-- Exercise --
What you return should be every line below, word for word, and none of the images.

-- Extracted entries --
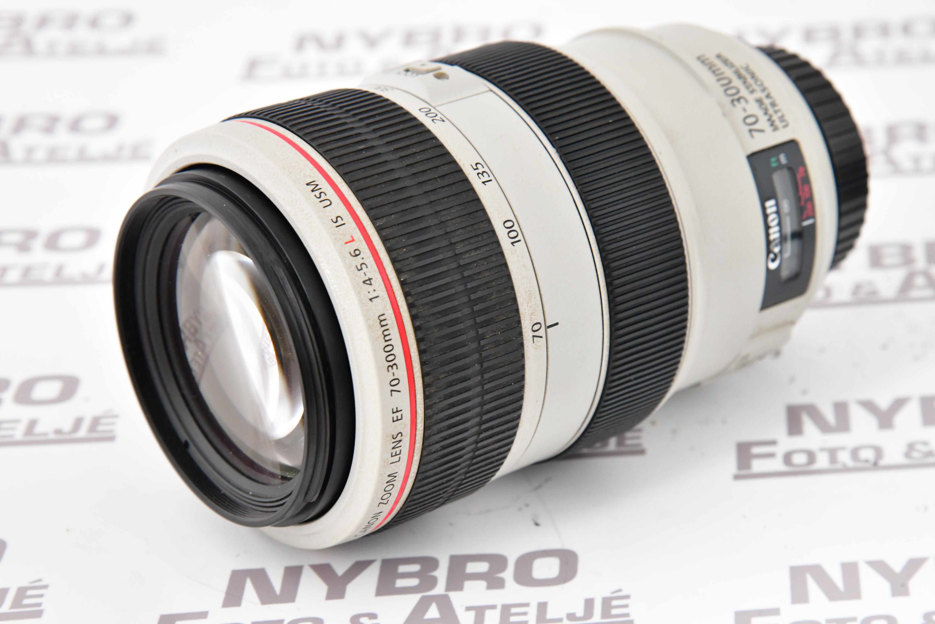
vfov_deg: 11.4
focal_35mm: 120
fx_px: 3116
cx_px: 468
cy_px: 312
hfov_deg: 17.1
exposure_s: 1/60
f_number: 11
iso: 3200
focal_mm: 120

-- Output for this task --
vfov_deg: 11.4
focal_35mm: 120
fx_px: 3116
cx_px: 468
cy_px: 312
hfov_deg: 17.1
exposure_s: 1/60
f_number: 11
iso: 3200
focal_mm: 120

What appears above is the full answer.